======== Rows

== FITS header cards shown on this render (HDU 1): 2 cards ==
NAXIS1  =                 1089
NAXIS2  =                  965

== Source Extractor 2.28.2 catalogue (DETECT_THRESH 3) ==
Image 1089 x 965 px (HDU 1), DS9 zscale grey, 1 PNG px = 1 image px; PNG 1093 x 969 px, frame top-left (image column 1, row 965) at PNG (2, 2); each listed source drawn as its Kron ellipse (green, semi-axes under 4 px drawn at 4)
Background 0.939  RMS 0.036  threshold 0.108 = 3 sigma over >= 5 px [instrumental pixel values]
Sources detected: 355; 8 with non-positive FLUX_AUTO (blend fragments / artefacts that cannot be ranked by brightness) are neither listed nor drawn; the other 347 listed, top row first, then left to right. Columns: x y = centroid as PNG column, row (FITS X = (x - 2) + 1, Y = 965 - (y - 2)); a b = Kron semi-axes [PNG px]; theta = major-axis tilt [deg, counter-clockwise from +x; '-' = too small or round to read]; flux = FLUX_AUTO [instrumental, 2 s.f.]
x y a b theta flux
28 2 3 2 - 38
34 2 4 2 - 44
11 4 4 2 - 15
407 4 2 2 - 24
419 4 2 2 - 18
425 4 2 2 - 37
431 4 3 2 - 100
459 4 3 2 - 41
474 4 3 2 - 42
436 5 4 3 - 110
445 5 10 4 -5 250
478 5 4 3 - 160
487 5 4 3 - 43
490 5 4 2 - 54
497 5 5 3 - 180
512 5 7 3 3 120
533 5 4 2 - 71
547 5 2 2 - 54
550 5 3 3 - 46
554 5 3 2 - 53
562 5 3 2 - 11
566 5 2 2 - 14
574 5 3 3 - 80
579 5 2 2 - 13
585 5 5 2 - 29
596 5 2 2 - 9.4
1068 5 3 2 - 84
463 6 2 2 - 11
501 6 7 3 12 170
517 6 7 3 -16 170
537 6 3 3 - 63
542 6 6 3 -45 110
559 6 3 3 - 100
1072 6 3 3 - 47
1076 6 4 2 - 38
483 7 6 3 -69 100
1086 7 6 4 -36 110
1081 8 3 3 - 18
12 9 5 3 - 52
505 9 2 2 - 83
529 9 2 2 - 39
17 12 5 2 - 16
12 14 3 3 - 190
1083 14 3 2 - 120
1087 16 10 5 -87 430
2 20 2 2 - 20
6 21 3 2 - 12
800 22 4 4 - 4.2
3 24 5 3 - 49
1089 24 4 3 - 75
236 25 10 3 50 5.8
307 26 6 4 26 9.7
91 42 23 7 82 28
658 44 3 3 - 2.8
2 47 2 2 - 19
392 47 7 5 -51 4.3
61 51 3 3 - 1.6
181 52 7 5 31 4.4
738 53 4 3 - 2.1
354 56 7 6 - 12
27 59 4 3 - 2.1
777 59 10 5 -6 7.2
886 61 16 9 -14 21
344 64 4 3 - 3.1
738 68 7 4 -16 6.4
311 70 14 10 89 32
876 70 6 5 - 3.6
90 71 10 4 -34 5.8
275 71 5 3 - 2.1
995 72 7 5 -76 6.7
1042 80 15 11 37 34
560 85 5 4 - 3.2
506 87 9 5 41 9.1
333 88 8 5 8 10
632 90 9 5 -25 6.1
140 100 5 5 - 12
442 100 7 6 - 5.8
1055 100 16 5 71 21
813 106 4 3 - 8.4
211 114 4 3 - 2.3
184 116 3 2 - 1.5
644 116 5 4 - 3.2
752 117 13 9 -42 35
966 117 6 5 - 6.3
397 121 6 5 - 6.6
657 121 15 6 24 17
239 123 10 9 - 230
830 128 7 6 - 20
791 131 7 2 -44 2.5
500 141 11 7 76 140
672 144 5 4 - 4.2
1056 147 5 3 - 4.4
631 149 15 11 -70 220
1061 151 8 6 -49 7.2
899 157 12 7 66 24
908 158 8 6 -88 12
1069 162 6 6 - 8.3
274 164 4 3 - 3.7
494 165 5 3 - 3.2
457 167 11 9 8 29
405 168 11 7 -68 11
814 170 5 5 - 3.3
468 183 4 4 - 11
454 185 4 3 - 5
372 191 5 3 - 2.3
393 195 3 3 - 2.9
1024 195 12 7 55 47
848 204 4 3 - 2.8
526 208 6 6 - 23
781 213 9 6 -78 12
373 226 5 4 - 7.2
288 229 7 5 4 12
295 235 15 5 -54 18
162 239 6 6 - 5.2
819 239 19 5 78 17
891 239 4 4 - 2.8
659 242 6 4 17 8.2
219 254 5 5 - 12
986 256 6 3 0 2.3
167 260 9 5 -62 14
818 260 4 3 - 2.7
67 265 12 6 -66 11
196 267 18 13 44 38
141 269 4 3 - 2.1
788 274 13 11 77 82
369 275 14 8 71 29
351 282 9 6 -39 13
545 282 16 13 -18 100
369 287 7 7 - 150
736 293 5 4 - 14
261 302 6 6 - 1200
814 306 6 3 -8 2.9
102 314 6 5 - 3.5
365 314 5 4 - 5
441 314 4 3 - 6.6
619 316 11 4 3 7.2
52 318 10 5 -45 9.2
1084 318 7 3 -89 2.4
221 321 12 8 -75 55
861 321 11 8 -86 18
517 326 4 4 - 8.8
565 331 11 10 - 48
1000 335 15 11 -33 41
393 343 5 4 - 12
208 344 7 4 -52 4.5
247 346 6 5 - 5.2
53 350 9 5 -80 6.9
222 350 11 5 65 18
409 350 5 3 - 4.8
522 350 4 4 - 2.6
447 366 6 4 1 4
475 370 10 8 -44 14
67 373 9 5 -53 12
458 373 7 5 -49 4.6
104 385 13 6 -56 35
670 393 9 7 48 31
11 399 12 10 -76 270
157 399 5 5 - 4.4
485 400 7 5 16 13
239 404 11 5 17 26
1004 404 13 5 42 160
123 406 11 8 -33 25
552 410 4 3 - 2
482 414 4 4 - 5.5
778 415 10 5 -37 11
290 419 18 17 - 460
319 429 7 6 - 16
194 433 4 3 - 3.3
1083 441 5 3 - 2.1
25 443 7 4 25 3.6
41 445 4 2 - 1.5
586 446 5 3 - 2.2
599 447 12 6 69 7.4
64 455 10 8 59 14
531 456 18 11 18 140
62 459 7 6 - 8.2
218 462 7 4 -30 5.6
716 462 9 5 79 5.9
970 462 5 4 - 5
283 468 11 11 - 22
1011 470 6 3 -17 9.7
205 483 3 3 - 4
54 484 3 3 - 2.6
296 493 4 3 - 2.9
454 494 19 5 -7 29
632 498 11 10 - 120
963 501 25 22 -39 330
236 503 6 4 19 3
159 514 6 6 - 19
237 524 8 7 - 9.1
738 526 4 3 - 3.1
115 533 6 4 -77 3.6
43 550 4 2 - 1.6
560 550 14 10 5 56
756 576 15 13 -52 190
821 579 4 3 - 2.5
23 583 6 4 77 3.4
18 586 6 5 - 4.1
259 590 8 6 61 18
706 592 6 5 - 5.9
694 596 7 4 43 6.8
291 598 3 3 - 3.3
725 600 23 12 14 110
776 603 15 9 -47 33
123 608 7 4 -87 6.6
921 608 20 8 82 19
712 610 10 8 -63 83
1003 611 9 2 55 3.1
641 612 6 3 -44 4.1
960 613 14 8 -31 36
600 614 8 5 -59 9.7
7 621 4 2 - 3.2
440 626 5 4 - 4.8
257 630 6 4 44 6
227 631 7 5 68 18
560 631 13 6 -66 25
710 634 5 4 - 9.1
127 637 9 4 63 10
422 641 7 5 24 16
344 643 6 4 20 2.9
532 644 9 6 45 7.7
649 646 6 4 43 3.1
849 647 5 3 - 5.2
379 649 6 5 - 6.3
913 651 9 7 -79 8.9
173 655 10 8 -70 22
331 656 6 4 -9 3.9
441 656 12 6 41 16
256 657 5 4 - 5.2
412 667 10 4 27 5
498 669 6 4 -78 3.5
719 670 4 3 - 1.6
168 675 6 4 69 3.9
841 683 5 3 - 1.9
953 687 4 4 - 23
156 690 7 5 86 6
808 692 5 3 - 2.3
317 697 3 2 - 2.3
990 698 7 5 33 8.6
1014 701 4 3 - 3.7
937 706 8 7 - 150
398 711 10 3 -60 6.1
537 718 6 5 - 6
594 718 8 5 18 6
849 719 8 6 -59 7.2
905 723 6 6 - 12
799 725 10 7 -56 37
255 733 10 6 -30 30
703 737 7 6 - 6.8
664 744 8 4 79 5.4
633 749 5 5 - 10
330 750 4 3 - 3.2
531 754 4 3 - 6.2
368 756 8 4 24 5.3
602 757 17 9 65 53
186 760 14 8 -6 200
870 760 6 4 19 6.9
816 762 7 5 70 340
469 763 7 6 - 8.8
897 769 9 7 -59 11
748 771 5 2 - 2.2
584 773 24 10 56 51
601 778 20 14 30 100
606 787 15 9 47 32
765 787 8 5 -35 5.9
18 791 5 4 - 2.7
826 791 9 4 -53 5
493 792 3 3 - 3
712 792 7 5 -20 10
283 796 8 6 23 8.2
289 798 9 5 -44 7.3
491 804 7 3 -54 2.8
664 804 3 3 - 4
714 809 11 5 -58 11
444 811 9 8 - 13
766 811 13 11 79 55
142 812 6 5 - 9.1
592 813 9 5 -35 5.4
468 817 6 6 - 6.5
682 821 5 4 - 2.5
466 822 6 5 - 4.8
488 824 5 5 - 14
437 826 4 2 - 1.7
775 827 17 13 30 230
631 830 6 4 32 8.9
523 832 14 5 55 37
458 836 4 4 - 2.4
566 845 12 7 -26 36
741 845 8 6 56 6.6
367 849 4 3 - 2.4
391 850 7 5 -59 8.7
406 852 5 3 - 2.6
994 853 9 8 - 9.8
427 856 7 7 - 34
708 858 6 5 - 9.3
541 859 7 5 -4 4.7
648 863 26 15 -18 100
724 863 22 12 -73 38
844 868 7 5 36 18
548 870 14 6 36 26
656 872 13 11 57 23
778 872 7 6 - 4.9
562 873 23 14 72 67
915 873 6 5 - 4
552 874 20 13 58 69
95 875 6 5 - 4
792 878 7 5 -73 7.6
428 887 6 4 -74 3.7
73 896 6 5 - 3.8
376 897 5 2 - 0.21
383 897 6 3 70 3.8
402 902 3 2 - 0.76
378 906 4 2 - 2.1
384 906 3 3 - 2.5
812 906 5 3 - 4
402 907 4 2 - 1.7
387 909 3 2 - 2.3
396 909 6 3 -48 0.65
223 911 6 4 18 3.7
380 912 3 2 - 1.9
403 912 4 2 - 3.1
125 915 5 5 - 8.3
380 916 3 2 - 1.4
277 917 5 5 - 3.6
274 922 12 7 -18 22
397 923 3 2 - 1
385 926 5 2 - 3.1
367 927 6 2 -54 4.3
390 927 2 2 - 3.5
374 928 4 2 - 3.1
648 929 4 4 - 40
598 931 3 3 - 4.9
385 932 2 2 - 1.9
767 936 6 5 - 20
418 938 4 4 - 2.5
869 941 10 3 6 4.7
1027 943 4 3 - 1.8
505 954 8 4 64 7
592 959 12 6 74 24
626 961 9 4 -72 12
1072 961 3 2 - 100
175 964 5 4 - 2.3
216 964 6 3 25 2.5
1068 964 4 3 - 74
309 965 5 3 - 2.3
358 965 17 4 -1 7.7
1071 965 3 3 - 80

================

# What the task requires
Quote the stretch of the records from the line containing "Source Extractor 2.28.2" through the line containing "1076 6 4 2 - 38", both included.

# Solution to this problem
== Source Extractor 2.28.2 catalogue (DETECT_THRESH 3) ==
Image 1089 x 965 px (HDU 1), DS9 zscale grey, 1 PNG px = 1 image px; PNG 1093 x 969 px, frame top-left (image column 1, row 965) at PNG (2, 2); each listed source drawn as its Kron ellipse (green, semi-axes under 4 px drawn at 4)
Background 0.939  RMS 0.036  threshold 0.108 = 3 sigma over >= 5 px [instrumental pixel values]
Sources detected: 355; 8 with non-positive FLUX_AUTO (blend fragments / artefacts that cannot be ranked by brightness) are neither listed nor drawn; the other 347 listed, top row first, then left to right. Columns: x y = centroid as PNG column, row (FITS X = (x - 2) + 1, Y = 965 - (y - 2)); a b = Kron semi-axes [PNG px]; theta = major-axis tilt [deg, counter-clockwise from +x; '-' = too small or round to read]; flux = FLUX_AUTO [instrumental, 2 s.f.]
x y a b theta flux
28 2 3 2 - 38
34 2 4 2 - 44
11 4 4 2 - 15
407 4 2 2 - 24
419 4 2 2 - 18
425 4 2 2 - 37
431 4 3 2 - 100
459 4 3 2 - 41
474 4 3 2 - 42
436 5 4 3 - 110
445 5 10 4 -5 250
478 5 4 3 - 160
487 5 4 3 - 43
490 5 4 2 - 54
497 5 5 3 - 180
512 5 7 3 3 120
533 5 4 2 - 71
547 5 2 2 - 54
550 5 3 3 - 46
554 5 3 2 - 53
562 5 3 2 - 11
566 5 2 2 - 14
574 5 3 3 - 80
579 5 2 2 - 13
585 5 5 2 - 29
596 5 2 2 - 9.4
1068 5 3 2 - 84
463 6 2 2 - 11
501 6 7 3 12 170
517 6 7 3 -16 170
537 6 3 3 - 63
542 6 6 3 -45 110
559 6 3 3 - 100
1072 6 3 3 - 47
1076 6 4 2 - 38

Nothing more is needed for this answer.